When the gate is active, a confirmed finding (auto-pass or
verifier-confirmed) parks in state awaiting_approval instead of
hitting the reporter. The operator handles it with:
loupectl finding list <repo-id> # state=awaiting_approval
loupectl finding show <finding-id> # pretty: title, severity,
# location, description,
# PoC diff (regression test
# that fails on HEAD)
loupectl finding show <finding-id> --json # raw DTO for scripting
loupectl finding approve <finding-id> # → confirmed → dispatched
loupectl finding retry-report <finding-id> # retry a confirmed finding
loupectl finding reject <finding-id> # → terminal dismissed
finding show is the review surface: it renders the model's
description, the location of the suspect code, and — most
importantly — the proof-of-concept regression test as a unified
diff (with +/- colored like git diff when stdout is a TTY). The
PoC is the strongest evidence the finding is real: applying the diff
against a fresh worktree and running the test should fail on HEAD.
--json falls back to the raw FindingDetail DTO when you need
machine-readable output. NO_COLOR=1 (or piping into a non-TTY)
suppresses ANSI escapes.
approve runs the dispatcher synchronously when a reporter is
configured. Without a reporter, the finding stays confirmed; add
reporting with repo set-github-reporting, then run
finding retry-report. reject is terminal; the audit columns
approved_by_cn / rejected_by_cn record the admin client cert's
workers.name so dashboards can later answer "who clicked what". A
verifier-issued dismiss and a human reject both land on
state = 'dismissed', but only the human path stamps rejected_*.
Setting verification_enabled = true on a repo causes scan-time
findings to land in validating state with one kind=verify job
enqueued per finding. You can set it per repo with
loupectl repo add --verification-enabled or
loupectl repo update <id> --verification-enabled.

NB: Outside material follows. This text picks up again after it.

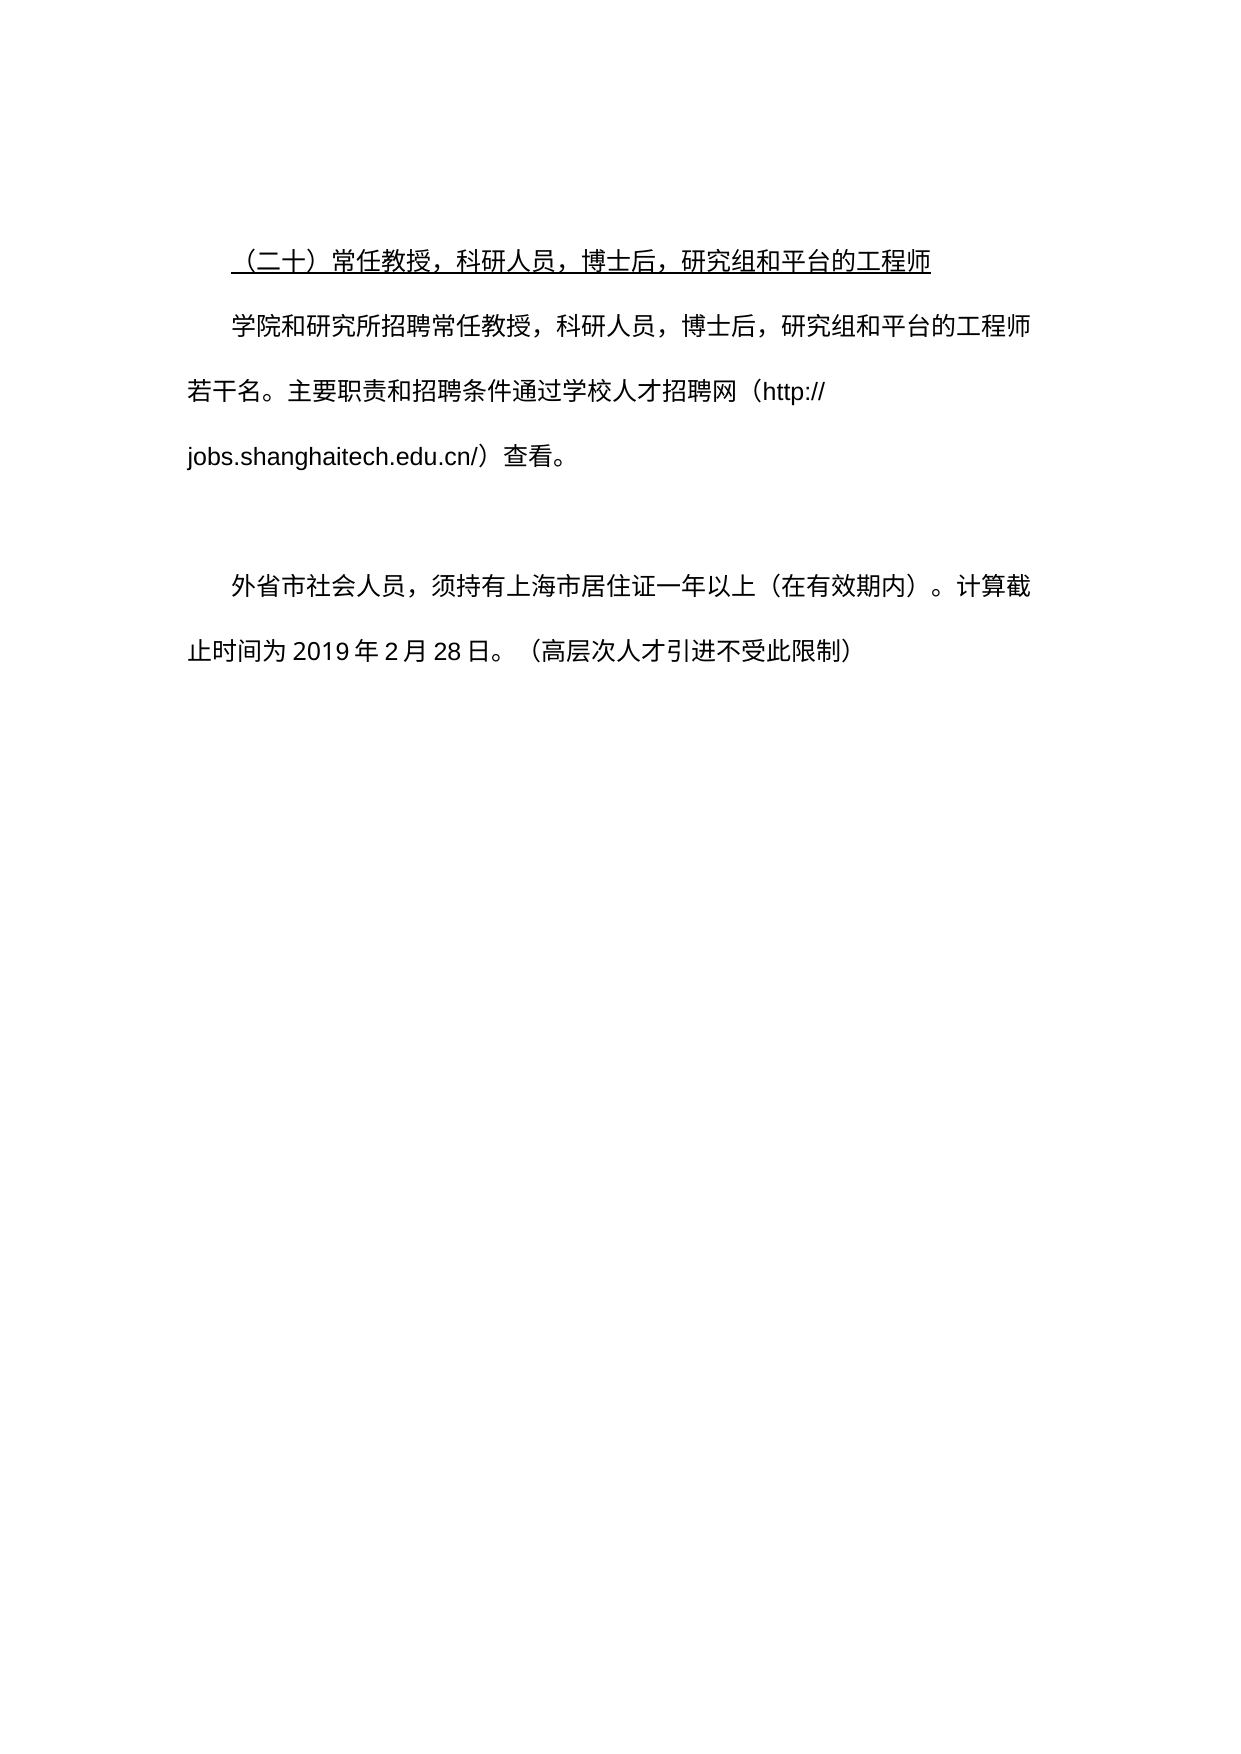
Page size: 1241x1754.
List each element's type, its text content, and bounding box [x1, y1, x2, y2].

text 学院和研究所招聘常任教授，科研人员，博士后，研究组和平台的工程师若干名。主要职责和招聘条件通过学校人才招聘网（http://jobs.shanghaitech.edu.cn/）查看。 [187, 292, 1053, 487]
text 外省市社会人员，须持有上海市居住证一年以上（在有效期内）。计算截止时间为2019年2月28日。（高层次人才引进不受此限制） [187, 552, 1053, 682]
text （二十）常任教授，科研人员，博士后，研究组和平台的工程师 [187, 227, 1053, 292]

For verifier-first deployments, set the server-wide
verification_default in config.toml's [policy] section,
or pass --verification-default / set
LOUPE_VERIFICATION_DEFAULT=true. New repo registrations that
do not pass either --verification-enabled or --no-verification
inherit that default. Existing repos keep their stored value; update
them explicitly if you change the server default later.
The verify job is leased by a worker advertising a verify:*
capability, which runs an independent LLM pass over the finding and
submits a confirm | dismiss | inconclusive verdict. The server
applies a rollup policy in-transaction (any dismissed → finding
dismissed; else any confirmed → confirmed + dispatch; else stay
in validating). The full state machine + reaper details are in
ARCH.md and the submit_verdict / complete handlers in
crates/loupe-server/src/routes/jobs.rs.
A worker with codex (or just claude) on PATH advertises
verify:llm automatically — see step 5 for backend selection. A
deployment can run discovery and verifier on the same worker, on
separate workers, or share a single worker with both — the lease
loop matches by capability, not by binary. To force role separation,
install only claude on the discovery hosts and only codex on the
verifier hosts; the auto-detect picks the matching capability tags.

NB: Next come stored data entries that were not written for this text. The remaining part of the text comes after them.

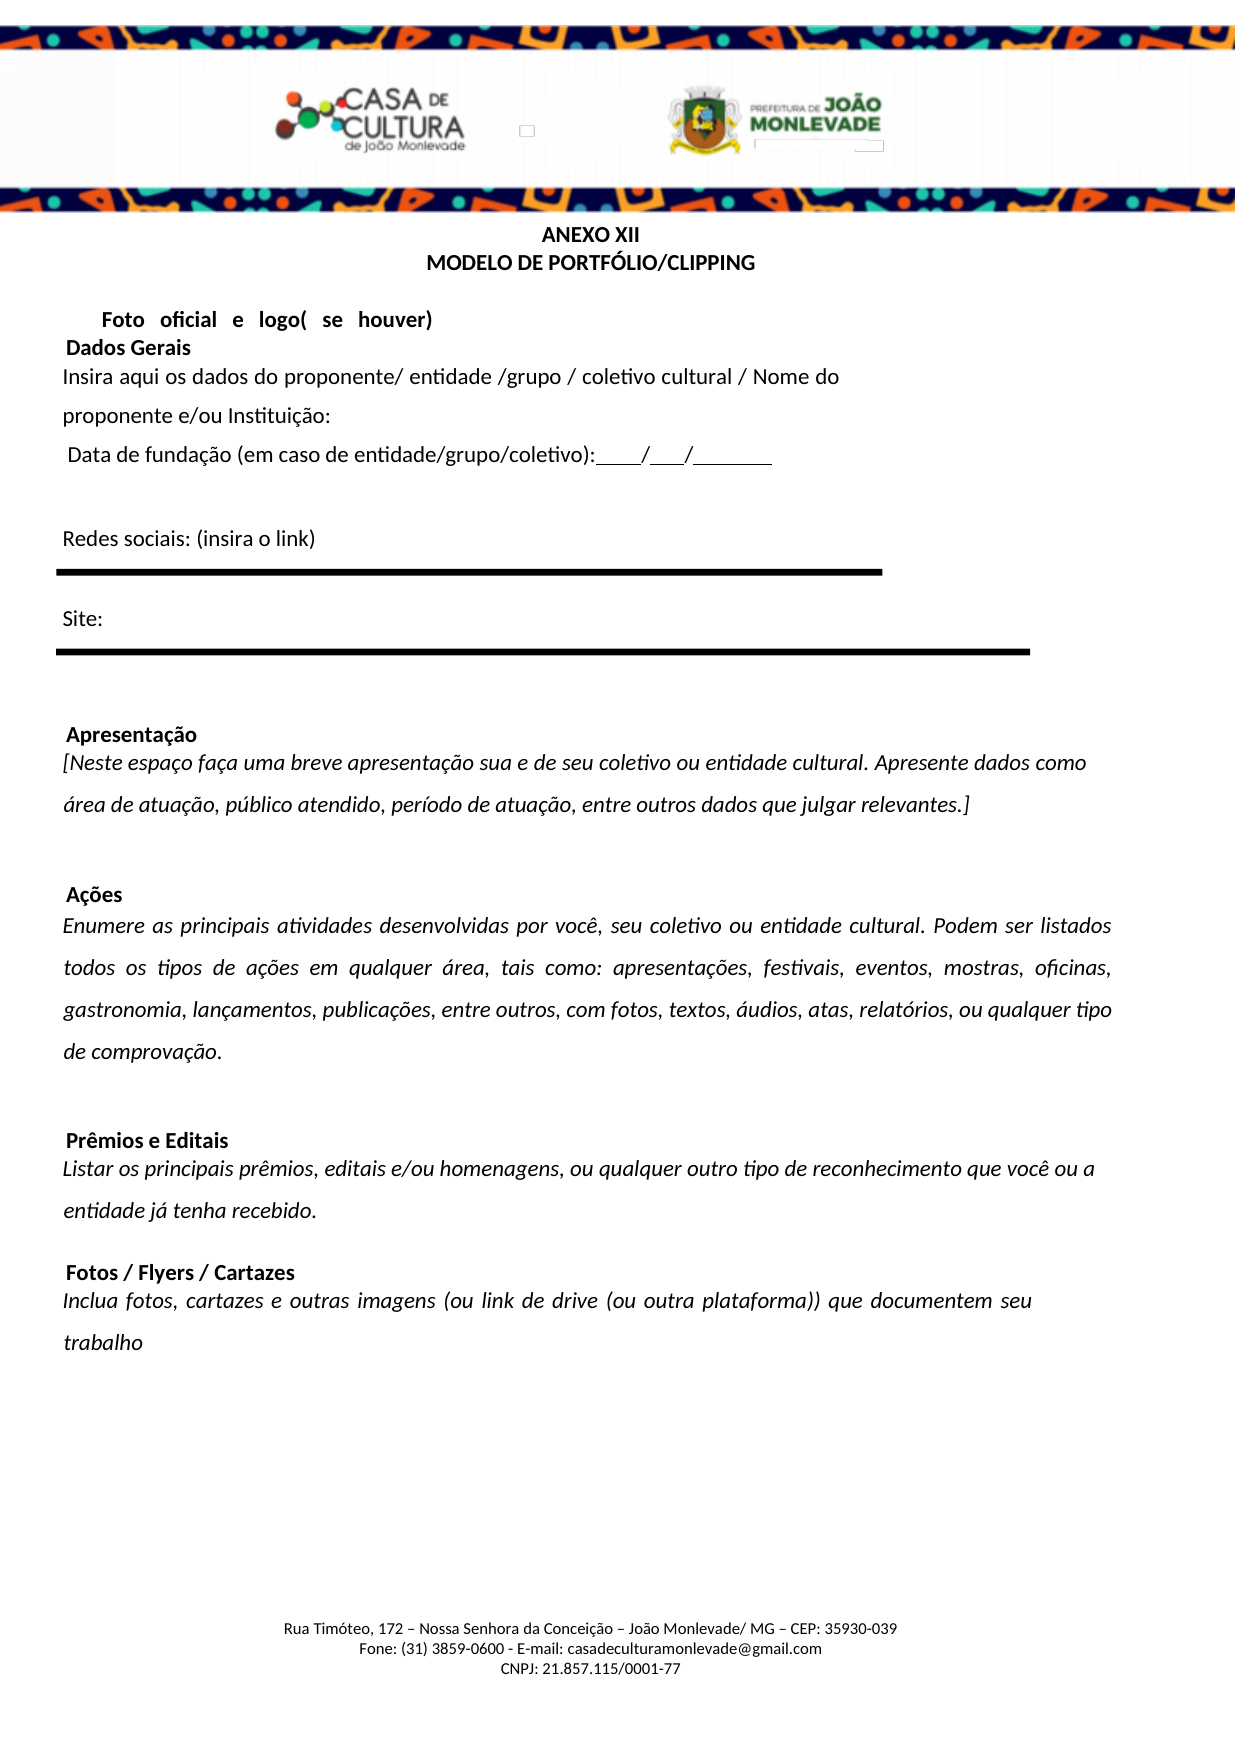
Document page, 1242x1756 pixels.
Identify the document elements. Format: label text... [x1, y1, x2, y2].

text Redes sociais: (insira o link) [62, 524, 1181, 552]
subtitle Apresentação [66, 720, 1181, 748]
text Insira aqui os dados do proponente/ entidade /grupo / coletivo cultural / Nome do proponente e/ou Instituição: [62, 362, 841, 429]
text Data de fundação (em caso de entidade/grupo/coletivo): / / [67, 440, 1181, 468]
text [Neste espaço faça uma breve apresentação sua e de seu coletivo ou entidade cultural. Apresente dados como área de atuação, público atendido, período de atuação, entre outros dados que julgar relevantes.] [62, 748, 1092, 818]
text Site: [62, 604, 1181, 632]
subtitle Fotos / Flyers / Cartazes [66, 1258, 1181, 1286]
subtitle Foto oficial e logo( se houver) Dados Gerais [66, 305, 433, 361]
subtitle Prêmios e Editais [66, 1127, 1181, 1154]
text Listar os principais prêmios, editais e/ou homenagens, ou qualquer outro tipo de reconhecimento que você ou a entidade já tenha recebido. [62, 1154, 1100, 1224]
subtitle ANEXO XII [284, 220, 898, 248]
text Inclua fotos, cartazes e outras imagens (ou link de drive (ou outra plataforma)) que documentem seu trabalho [62, 1286, 1037, 1356]
text Enumere as principais atividades desenvolvidas por você, seu coletivo ou entidade cultural. Podem ser listados todos os tipos de ações em qualquer área, tais como: apresentações, festivais, eventos, mostras, oficinas, gastronomia, lançamentos, publicações, entre outros, com fotos, textos, áudios, atas, relatórios, ou qualquer tipo de comprovação. [62, 911, 1117, 1065]
subtitle Ações [66, 880, 1181, 908]
picture [0, 23, 1235, 213]
text MODELO DE PORTFÓLIO/CLIPPING [284, 248, 898, 276]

GitHub Actions (.github/workflows/ci.yml) runs three jobs on every
push and pull request:
- fmt —
cargo fmt --all -- --checkon a nightly toolchain. - clippy —
cargo clippy --workspace --all-targets --all-features -- -D warningson stable. - test —
cargo test --workspace --all-targetson stable.
crates/
loupe-core shared types: Finding, Verdict, ReportingDestination
loupe-proto wire-format DTOs (versioned protocol, X-Loupe-Protocol)
loupe-tls internal CA + cert minting + fingerprint helpers
loupe-storage SQLCipher DAO surface, FTS5 index, schema-versioned migrations
loupe-server daemon binary + mTLS routes + reporters + scheduler/reaper
loupe-worker worker binary (`run` + `mcp-serve` subcommands) +
scanner trait + LLM backend + versioned MCP tool surface +
bwrap sandbox
loupe-cli loupectl admin CLI
See each crate's module-level docs for the design intent, and
ARCH.md for the cross-crate flow at a glance.